Er ist mit 17 Jahren und sechs Monaten nun der jüngste deutsche Sieger auf dieser Turnierebene. Zumindest seit Alexander Zverev, der in Braunschweig 2014 triumphierte und zu diesem Zeitpunkt nochmals vier Monate jünger war. Klar, dass bereits wenige Minuten nach diesem Meilenstein für Molleker erste Parallelen gezogen wurden zwischen den beiden Deutschen.
Das liegt an Mollekers toller Leistung, aber in erster Linie an Zverev, der in den vergangenen vier Jahren einen Bilderbuchaufstieg mit nur wenigen Tiefschlägen hingelegt hat. Die stetige Entwicklung, die er sich mit seinem eingespielten Team erarbeitet hat, hat ihm bereits acht ATP-Titel (drei auf Mastersebene) beschert und ihn auf Weltranglistenposition drei aufsteigen lassen. Dass am Sonntag seine 14 Siege andauernde Serie auf Sand auf dramatische Art und Weise im Finale von Rom riss, ändert daran rein gar nichts. Im Gegenteil.

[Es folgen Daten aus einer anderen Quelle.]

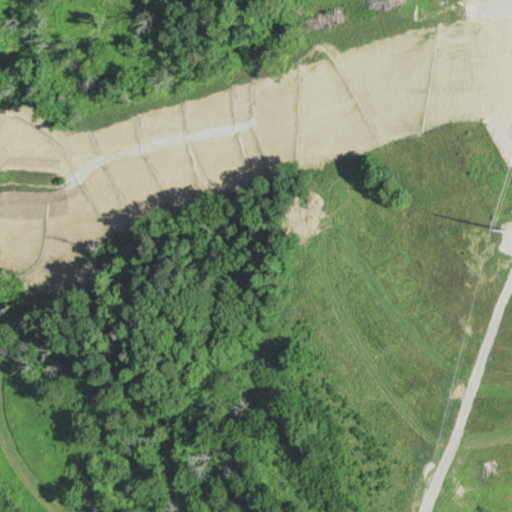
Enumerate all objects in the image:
road: (504, 51)
road: (469, 391)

Zverevs Team wird dieses Finale abspeichern
Zverev wird diese Erfahrung, wie immer bisher bei dem vielen Erfolg und dem wenigen Misserfolg (meistens bei den Grand Slams), gemeinsam mit seinem Team einordnen und abspeichern. Die von Rom 2018 wird dem 21–Jährigen helfen. Zum einen bei zukünftigen Unwegbarkeiten in Finals gegen großartige und ältere Spieler. Zum anderen für seine Vorgehensweise in Best-of-five-Matches bei den Grand Slams.
Dass am Sonntag kein vierter Masterssieg folgte, lag an einem um seine Vormachtsstellung kämpfenden Rafael Nadal, der nach doppelter Regenpause im umkämpften dritten Satz den besseren Rhythmus fand. Das reichte, um einen Break-Rückstand in den ersten Turniersieg in Rom seit 2013 zu verwandeln – sein achter in der italienischen Hautstadt insgesamt.
Eine ungeplante Pause, gleich zwei von dieser Sorte, hatte die deutsche Nummer eins in einem Finale noch nicht überstehen müssen. Nadal hat diese und ähnliche Umstände in seiner mehr als 13 Jahre andauernden Karriere (seit 2005 stets in den Top 10 der Weltrangliste) schon zu Genüge erlebt.
Zverev: Große Erfolge versus eigentlich noch geringe Erfahrung
Das ist keine bahnbrechende Erkenntnis. Dennoch müssen sich das alle Beobachter im Umgang von Zverev immer wieder vor Augen führen. Der Wahlmonegasse hatte mit seinen 21 Jahren schon derart viel Erfolg, dass die Maßstäbe an ihn außerordentlich hoch sind. Und wenn ein Nadal nach einer zehnminütigen und einer zweiten mehr als 20 minütigen Regenpause aus den Katakomen marschiert und fünf Spiele in Folge gewinnt, könnte das Pendel in Richtung kritische Anmerkungen an Zverev rasch ausschlagen. Muss es aber nicht.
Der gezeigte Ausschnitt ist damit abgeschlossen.